McAllister agrees that a targeted approach is safer, both for humans and for beneficial insects.
“The potential for environmental and handler exposure is much less for seed treatment than for corresponding foliar treatments that would be targeted against the same pest problems,” he says.
This targeted application also guards against pesticide resistance, a growing concern.
“We’re trying to avoid that build up in the system and looking for sustainability by keeping beneficial insects around and reducing over-exposure,” Nowak says.
Other environmental effects to consider include increased carbon emissions and fuel consumption. Foliar applications require farmers to drive across the field more times, not only when applying the treatment, but also for routine checks before application begins.
An Essential Element
Seed treatments are an important part of an overall pest management plan. They aren’t a total replacement for other insecticide applications. Pedersen says farmers need a variety of options in their arsenal.
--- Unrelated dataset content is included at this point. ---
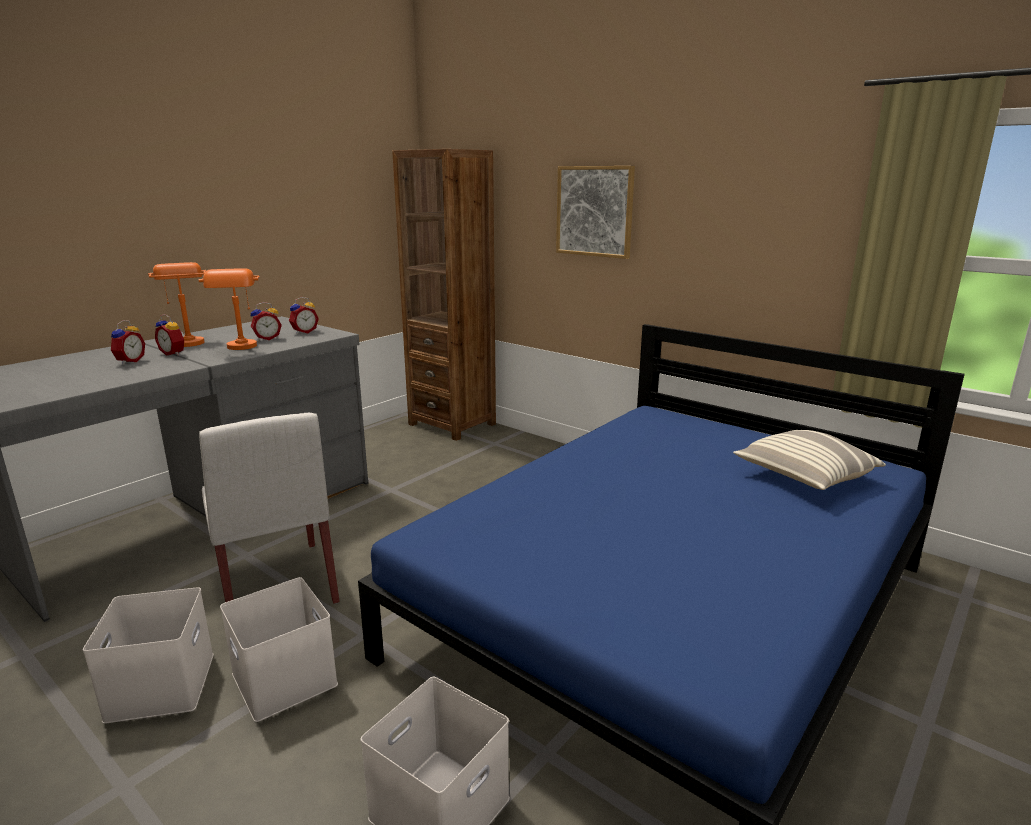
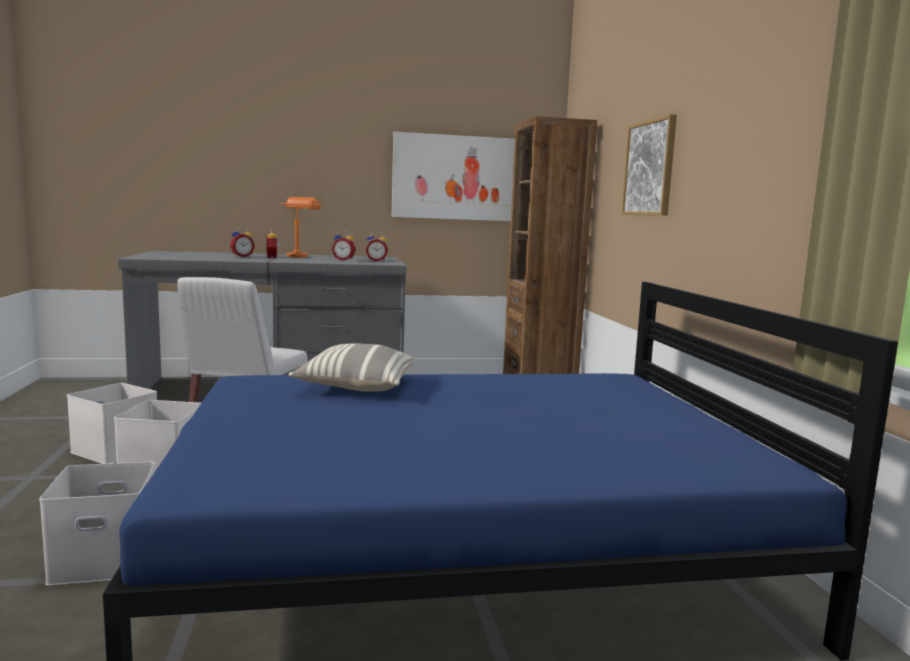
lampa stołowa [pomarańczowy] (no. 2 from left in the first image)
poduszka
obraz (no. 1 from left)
“Seed treatments are only intended for early-season protection against pests and diseases–the critical first four to six weeks to help seeds and seedlings get off to a healthy start,” he says.
Late-season infestations can only be treated with foliar products.
McAllister agrees foliar applications of other insecticides help handle pests that are not susceptible to seed treatments, as well as pest problems occurring later in the season; however, seed treatments could make later season issues less severe.
“Early season protection by a seed treatment gives the crop a healthy head start and increases its tolerance to pest attacks coming later,” he says.
Overall, it’s hard to imagine a world without neonicotinoids now that farmers have come to depend on their many benefits.
With the world’s population growth expected to increase food production needs by nearly 70 percent by the year 2050, perfecting agricultural practices while managing environmental impacts is key, and seed treatments play an important role in those efforts.